> [Stated task A]:
Extract the part of the admiralty passage from "The carrier continues" up to and including "3d Ed. 1947.".

> [Passage given]:
The carrier continues to have a duty to exercise due diligence to make the ship seaworthy and to properly man, equip, and supply it, 46 U.S.C.A. § 1303(1); for loss proximately resulting from his failure to do so, he is held liable. Robinson, Admiralty 503, 507-513, 1939; Knauth, Ocean Bills of Lading 135, 136, 3d Ed. 1947.
It had long been settled that cargo owners could recover in full from a negligent non-carrier in collision with an equally negligent tug which was towing the cargo. The Atlas, 93 U.S. 302, 315, 23 L. Ed. 863, reversing the Circuit Court which had held on authority of The Milan, 1 Lush. 388, that recovery could be only in proportion to the total negligence — one-half the total loss under the American rule of divided damages. In his opinion Mr. Justice Clifford said: "Nothing is more clear than the right of a plaintiff, having suffered such a loss, to sue in a common law action all the wrong-doers, or any one of them, at his election; and it is equally clear, that, if he did not contribute to the disaster, he is entitled to judgment in either case for the full amount of his loss."

> [Stated task B]:
Copy every one of the rows below without any change.

> [Data excerpts]:
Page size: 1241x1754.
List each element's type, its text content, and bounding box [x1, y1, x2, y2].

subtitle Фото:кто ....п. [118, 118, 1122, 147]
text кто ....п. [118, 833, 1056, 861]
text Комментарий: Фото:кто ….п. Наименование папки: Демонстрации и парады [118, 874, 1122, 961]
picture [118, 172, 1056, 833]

> [Written answer A]:
The carrier continues to have a duty to exercise due diligence to make the ship seaworthy and to properly man, equip, and supply it, 46 U.S.C.A. § 1303(1); for loss proximately resulting from his failure to do so, he is held liable. Robinson, Admiralty 503, 507-513, 1939; Knauth, Ocean Bills of Lading 135, 136, 3d Ed. 1947.

> [Written answer B]:
Page size: 1241x1754.
List each element's type, its text content, and bounding box [x1, y1, x2, y2].

subtitle Фото:кто ....п. [118, 118, 1122, 147]
text кто ....п. [118, 833, 1056, 861]
text Комментарий: Фото:кто ….п. Наименование папки: Демонстрации и парады [118, 874, 1122, 961]
picture [118, 172, 1056, 833]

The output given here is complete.